Start MATERIAL SHOWN

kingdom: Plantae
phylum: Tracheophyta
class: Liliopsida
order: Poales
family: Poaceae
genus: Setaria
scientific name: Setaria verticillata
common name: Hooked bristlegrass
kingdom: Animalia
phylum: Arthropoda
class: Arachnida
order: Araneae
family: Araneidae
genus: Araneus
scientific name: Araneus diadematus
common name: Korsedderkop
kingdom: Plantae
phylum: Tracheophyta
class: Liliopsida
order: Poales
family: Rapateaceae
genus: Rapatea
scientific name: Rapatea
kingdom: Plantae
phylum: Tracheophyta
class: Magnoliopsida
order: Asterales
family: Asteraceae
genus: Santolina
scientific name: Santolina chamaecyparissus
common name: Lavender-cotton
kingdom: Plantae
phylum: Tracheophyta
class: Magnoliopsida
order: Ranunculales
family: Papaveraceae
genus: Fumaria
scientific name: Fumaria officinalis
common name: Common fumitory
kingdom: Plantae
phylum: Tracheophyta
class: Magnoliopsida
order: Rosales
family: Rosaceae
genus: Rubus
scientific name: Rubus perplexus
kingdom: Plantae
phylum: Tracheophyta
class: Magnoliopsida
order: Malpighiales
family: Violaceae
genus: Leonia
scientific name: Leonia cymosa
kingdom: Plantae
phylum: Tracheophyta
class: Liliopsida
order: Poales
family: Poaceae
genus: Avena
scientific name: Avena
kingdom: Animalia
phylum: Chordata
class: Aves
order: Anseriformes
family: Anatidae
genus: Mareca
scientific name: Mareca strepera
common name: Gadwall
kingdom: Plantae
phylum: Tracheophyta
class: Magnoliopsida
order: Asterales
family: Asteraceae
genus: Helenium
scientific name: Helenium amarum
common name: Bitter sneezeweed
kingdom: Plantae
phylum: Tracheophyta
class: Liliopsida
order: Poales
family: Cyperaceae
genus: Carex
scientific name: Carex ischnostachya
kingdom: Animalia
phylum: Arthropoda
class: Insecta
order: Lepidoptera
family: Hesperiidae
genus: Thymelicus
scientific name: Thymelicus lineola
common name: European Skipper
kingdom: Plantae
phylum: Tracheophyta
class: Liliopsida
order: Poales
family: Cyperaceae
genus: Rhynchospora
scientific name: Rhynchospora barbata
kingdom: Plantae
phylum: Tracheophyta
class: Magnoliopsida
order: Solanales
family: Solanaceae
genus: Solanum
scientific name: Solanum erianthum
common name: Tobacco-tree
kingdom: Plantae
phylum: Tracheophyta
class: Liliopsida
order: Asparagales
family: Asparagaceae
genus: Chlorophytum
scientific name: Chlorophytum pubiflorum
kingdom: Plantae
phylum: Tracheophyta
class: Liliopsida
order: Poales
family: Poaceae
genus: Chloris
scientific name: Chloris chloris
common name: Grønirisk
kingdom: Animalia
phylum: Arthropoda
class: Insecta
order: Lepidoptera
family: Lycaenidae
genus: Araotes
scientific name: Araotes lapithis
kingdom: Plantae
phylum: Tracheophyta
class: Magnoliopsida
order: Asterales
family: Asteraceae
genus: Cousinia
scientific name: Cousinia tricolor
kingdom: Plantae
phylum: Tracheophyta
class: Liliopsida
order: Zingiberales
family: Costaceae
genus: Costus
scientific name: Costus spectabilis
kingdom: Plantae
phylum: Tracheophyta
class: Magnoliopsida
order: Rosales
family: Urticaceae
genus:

End MATERIAL SHOWN

WORK TO DO => Swap each "common name" in the records for "vernacular name" and write out the lines again, with nothing else changed.

ANSWER BELOW =>
kingdom: Plantae
phylum: Tracheophyta
class: Liliopsida
order: Poales
family: Poaceae
genus: Setaria
scientific name: Setaria verticillata
vernacular name: Hooked bristlegrass
kingdom: Animalia
phylum: Arthropoda
class: Arachnida
order: Araneae
family: Araneidae
genus: Araneus
scientific name: Araneus diadematus
vernacular name: Korsedderkop
kingdom: Plantae
phylum: Tracheophyta
class: Liliopsida
order: Poales
family: Rapateaceae
genus: Rapatea
scientific name: Rapatea
kingdom: Plantae
phylum: Tracheophyta
class: Magnoliopsida
order: Asterales
family: Asteraceae
genus: Santolina
scientific name: Santolina chamaecyparissus
vernacular name: Lavender-cotton
kingdom: Plantae
phylum: Tracheophyta
class: Magnoliopsida
order: Ranunculales
family: Papaveraceae
genus: Fumaria
scientific name: Fumaria officinalis
vernacular name: Common fumitory
kingdom: Plantae
phylum: Tracheophyta
class: Magnoliopsida
order: Rosales
family: Rosaceae
genus: Rubus
scientific name: Rubus perplexus
kingdom: Plantae
phylum: Tracheophyta
class: Magnoliopsida
order: Malpighiales
family: Violaceae
genus: Leonia
scientific name: Leonia cymosa
kingdom: Plantae
phylum: Tracheophyta
class: Liliopsida
order: Poales
family: Poaceae
genus: Avena
scientific name: Avena
kingdom: Animalia
phylum: Chordata
class: Aves
order: Anseriformes
family: Anatidae
genus: Mareca
scientific name: Mareca strepera
vernacular name: Gadwall
kingdom: Plantae
phylum: Tracheophyta
class: Magnoliopsida
order: Asterales
family: Asteraceae
genus: Helenium
scientific name: Helenium amarum
vernacular name: Bitter sneezeweed
kingdom: Plantae
phylum: Tracheophyta
class: Liliopsida
order: Poales
family: Cyperaceae
genus: Carex
scientific name: Carex ischnostachya
kingdom: Animalia
phylum: Arthropoda
class: Insecta
order: Lepidoptera
family: Hesperiidae
genus: Thymelicus
scientific name: Thymelicus lineola
vernacular name: European Skipper
kingdom: Plantae
phylum: Tracheophyta
class: Liliopsida
order: Poales
family: Cyperaceae
genus: Rhynchospora
scientific name: Rhynchospora barbata
kingdom: Plantae
phylum: Tracheophyta
class: Magnoliopsida
order: Solanales
family: Solanaceae
genus: Solanum
scientific name: Solanum erianthum
vernacular name: Tobacco-tree
kingdom: Plantae
phylum: Tracheophyta
class: Liliopsida
order: Asparagales
family: Asparagaceae
genus: Chlorophytum
scientific name: Chlorophytum pubiflorum
kingdom: Plantae
phylum: Tracheophyta
class: Liliopsida
order: Poales
family: Poaceae
genus: Chloris
scientific name: Chloris chloris
vernacular name: Grønirisk
kingdom: Animalia
phylum: Arthropoda
class: Insecta
order: Lepidoptera
family: Lycaenidae
genus: Araotes
scientific name: Araotes lapithis
kingdom: Plantae
phylum: Tracheophyta
class: Magnoliopsida
order: Asterales
family: Asteraceae
genus: Cousinia
scientific name: Cousinia tricolor
kingdom: Plantae
phylum: Tracheophyta
class: Liliopsida
order: Zingiberales
family: Costaceae
genus: Costus
scientific name: Costus spectabilis
kingdom: Plantae
phylum: Tracheophyta
class: Magnoliopsida
order: Rosales
family: Urticaceae
genus:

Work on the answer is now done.